W rankingu zaufania CBOS Duda co prawda wciąż prowadzi, ale jego notowania
spadły z 74 procent w styczniu do 68 procent we wrześniu. Nieufność do głowy
państwa w styczniu deklarowało 17 procent badanych, a we wrześniu już 22
procent. W pałacu bardziej od startu w wyborach Donalda Tuska obawiają się
tego, że Koalicja Obywatelska wystawi Rafała Trzaskowskiego. Do tej pory większość
sondaży dawała urzędującemu prezydentowi wygraną z Tuskiem, a sukces
Trzaskowskiego w Warszawie był spektakularny. Współpracownicy Dudy pocieszają
się, że Warszawa to nie jest cała Polska i wskazują,
że prezydent jest mocny na prowincji. Jednak to może nie wystarczyć do
wygranej, a wybory samorządowe pokazały, że duże miasta są poza zasięgiem PiS.
Również z rankingu zaufania do polityków wynika, że prezydent najgorsze
notowania ma w wielkich miastach.
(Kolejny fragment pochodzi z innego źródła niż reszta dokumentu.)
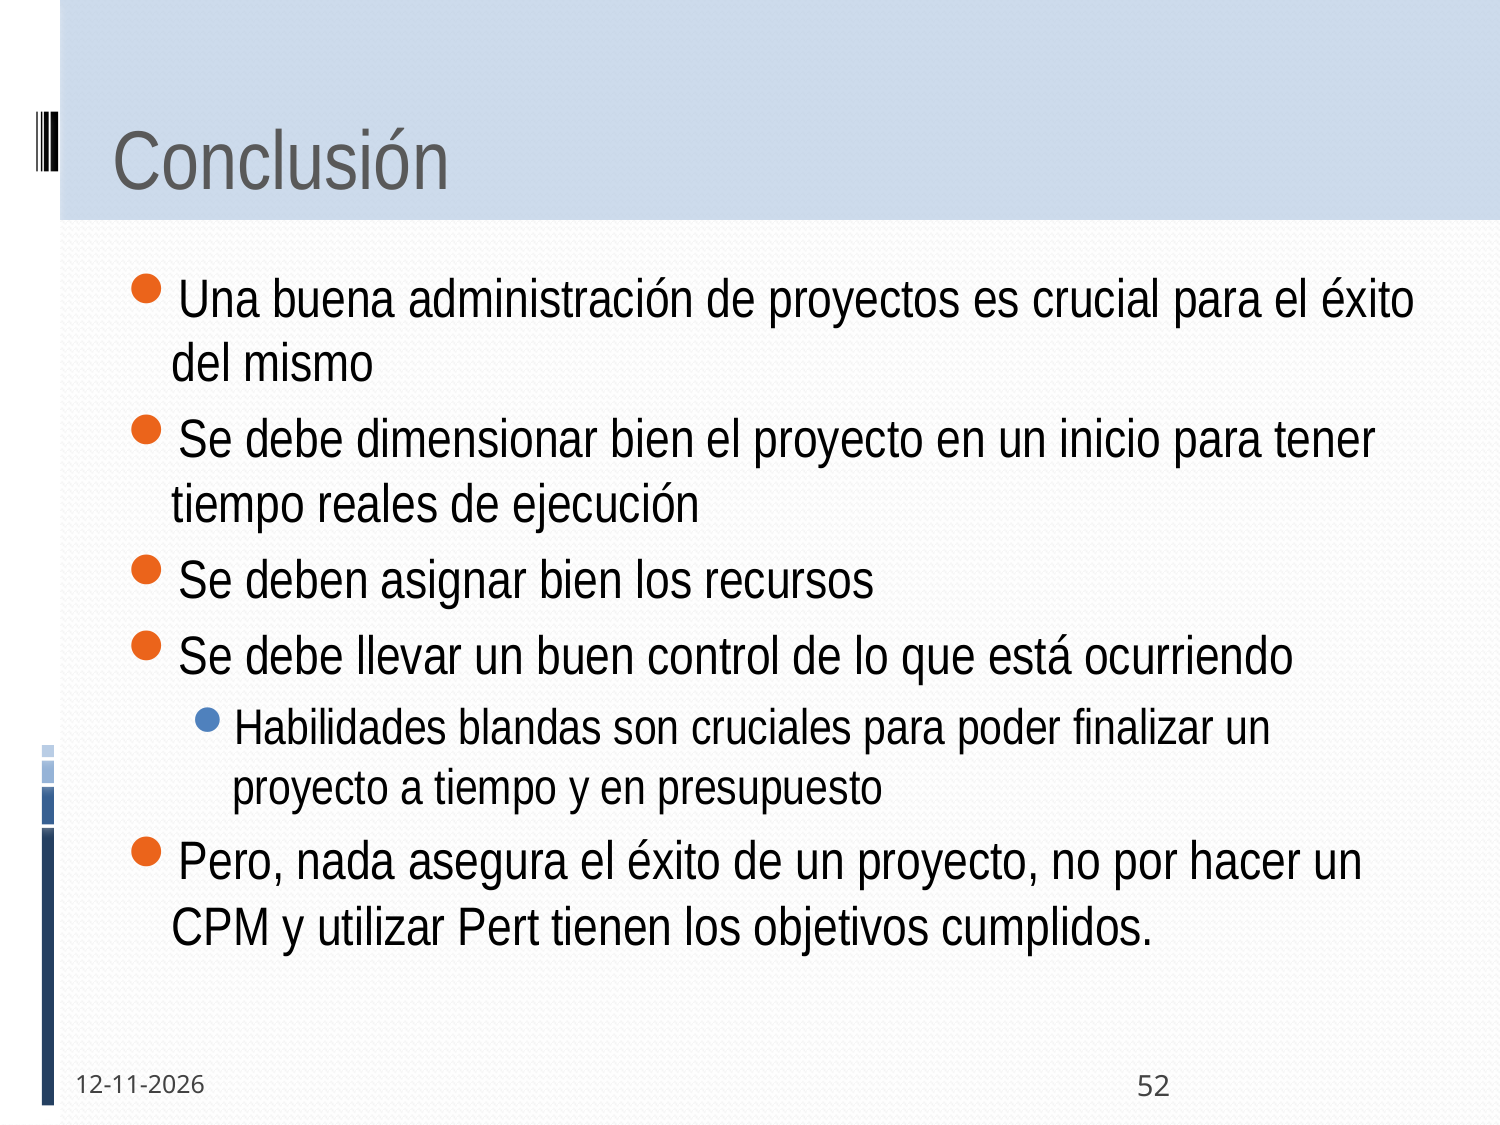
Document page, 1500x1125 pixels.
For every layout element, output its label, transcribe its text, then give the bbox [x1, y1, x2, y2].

slide_number 52 [1045, 1046, 1171, 1107]
title Conclusión [111, 18, 1436, 207]
list Una buena administración de proyectos es crucial para el éxito del mismo Se debe dimensionar bien el proyecto en un inicio para tener tiempo reales de ejecución Se deben asignar bien los recursos Se debe llevar un buen control de lo que está ocurriendo Habilidades blandas son cruciales para poder finalizar un proyecto a tiempo y en presupuesto Pero, nada asegura el éxito de un proyecto, no por hacer un CPM y utilizar Pert tienen los objetivos cumplidos. [111, 255, 1436, 1038]
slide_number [75, 1042, 243, 1103]
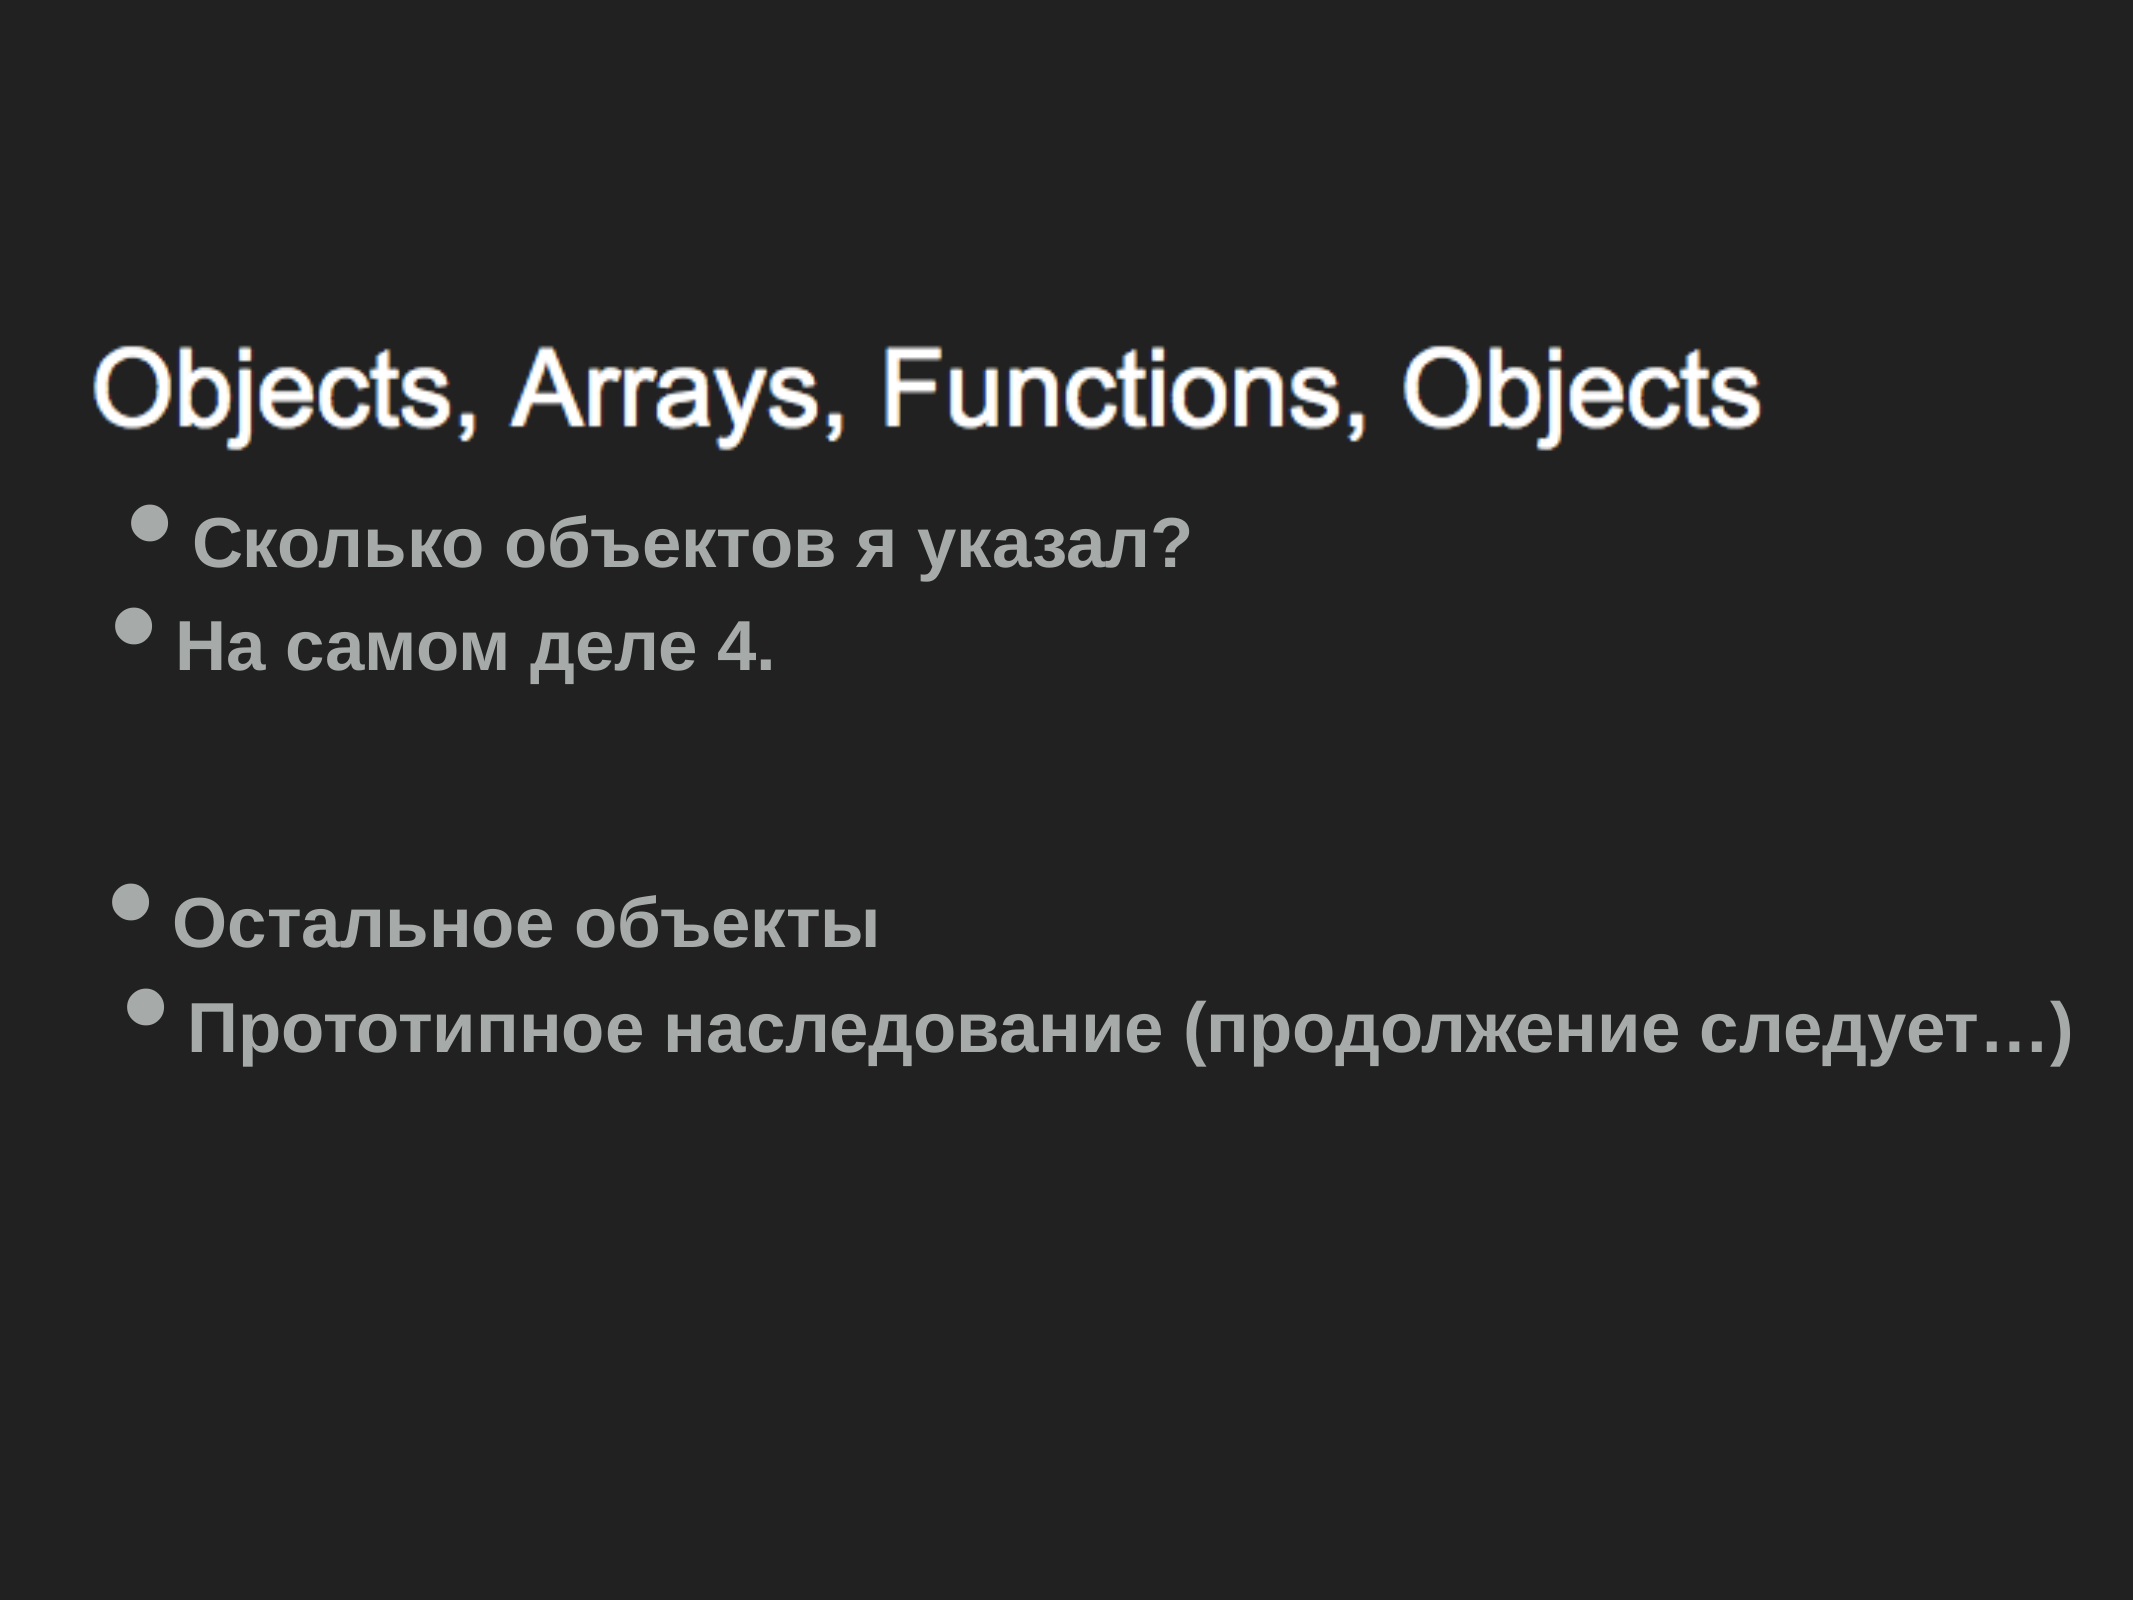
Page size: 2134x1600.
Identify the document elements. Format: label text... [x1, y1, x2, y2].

picture [0, 199, 1956, 474]
text_box Остальное объекты [99, 867, 891, 970]
text_box На самом деле 4. [102, 591, 786, 694]
text_box Прототипное наследование (продолжение следует…) [114, 973, 2084, 1076]
text_box Сколько объектов я указал? [118, 488, 1204, 591]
Na razie jedynym pomysłem na kampanię Dudy
są podróże po powiatach i przypominanie, że to dzięki 500+ poprawił się poziom
życia wielu Polaków.
Andrzej Duda nie tylko nie zbudował przez trzy lata
samodzielnej pozycji, ale totalnie podporządkował się PiS. Stał się zakładnikiem
polityki prowadzonej przez partię rządzącą. A zatem los Dudy będzie zależał od
losu PiS. Jeśli PiS wygra wybory, to jego szansa na zostanie prezydentem będzie
duża. Jeśli jednak PiS przegra albo wygra, ale nie stworzy koalicji, to Duda
będzie krytykowany przez nowy rząd i będą mu groziły wnioski do Trybunału
Stanu. A wtedy reelekcja może nie być jego największym problemem.